17 thoughts on “Option Writing – Unlimited risk and Limited profit potential

  1. jamwalr

    Selling OTM calls with delta between 0.8-0.1 makes sense. Near expiry slightly OTM calls with delta around 0.3 also makes sense..I avoid naked put writing….Prefer strangles shorting one day before any event to capture enhanced volatility(Vega).

    But OPTIONS are still the safest and greatest way of making consistent wealth…My probabality of sucess is 2/3 from day one unlike option buying where the probability is just 1/3


    Since premium is made up of Intrinsic value & time value, as the price of underlying security increases premium also increases. But as the days go by and expiry comes near, the time value decreases. This decrease in time value is not uniform every day and its velocity of decrease increases as the expiry comes near. As long as the increase in Intrinsic value is more than the decrease in time value, premium increases. When it is other way, premium goes down. It is said that after 15 days of the contract period (not 15th of every month) that time value starts declining rapidly. Hence one should not buy an option when expiry is near, at the most one can sell option during such time. Let us wait for Bramesh Sir to give us a deeper knowledge on The Greeks to understand how various factors affect the premium. Bramesh Sirjee, I am eagerly awaiting your article on The Greeks.

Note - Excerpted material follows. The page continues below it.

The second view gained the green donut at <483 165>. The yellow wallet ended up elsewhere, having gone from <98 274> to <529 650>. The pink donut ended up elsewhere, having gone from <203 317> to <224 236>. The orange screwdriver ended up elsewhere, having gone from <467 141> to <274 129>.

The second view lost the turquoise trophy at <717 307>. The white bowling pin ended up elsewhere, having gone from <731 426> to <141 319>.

    GREED, DISCIPLINE, OVER CONFIDENCE & AT ALL TIMES are the apt terms used by Nat EI …….. Great


    When you sell 8000CE @ 130 your BEP is 8130 Since you have sold CE, it means that you are bearish in view and you will gain when NIFTY expires below 8130 So when NIFTY expires at 8000, you gain 130*75=9750 and when it expires at 8300 you lose 170*75=12750 Gain in case of sale of any option is always restricted to the anount of premium collected by you. Hope I am clear.

  5. Nat El

    Assuming a trader knows technical reading, then the only reason why he/she fails is GREED. “Discipline” is too mild a term to express your state of mind when trading in stocks. Over confidence soon overtakes after a couple of winning trades. Traders would have to remember AT ALL TIMES while trading…..Market will take back what it may have given you; even your capital!

    As Aditya has written, one needs to learn from mistakes.
    regards to all

  6. Aditya

    Problem when you don’t learn from mistake but if you correct yourself after every mistake then no one can stop you to become successful….keep learning ….Best of luck dear

  7. pratik

    which is probable date after which option premium start declining ? its around 15 th of every month

  8. Ajay

    ajay..no one will give 100% correct calls.. the problem is we trade with out analysing ..we depend on advisers ..its our problem..and main thing ppl who wanna make quick bucks will lose capital but nothing …stock markets will give money if u have enough money to trade and have patience and disciplined trading..its waste of time scolding advisers and concentrating on our own methods..if you r an investor go with fundamentals buy on lows and wait till it gives good profit..if u r trader go with trend and trade nifty100 scrips so u can gain easily …

  9. Ajay

    Dear Sir,
    There are many advisory service providers in the market offering 99% accurate calls.Last Year I subscribed one scheme which helped me to wipe out all capital and through me out of the market for nearly 3 months.Now a days I follow only some good blogs which helped me to prevent my capital and give some reasonable profit.
    The main problem with the advisory service is that the market is turn out there 99% into a mere 1`%.This is written in this blog for the people to prevent from being a pray of so called advisory Gurus.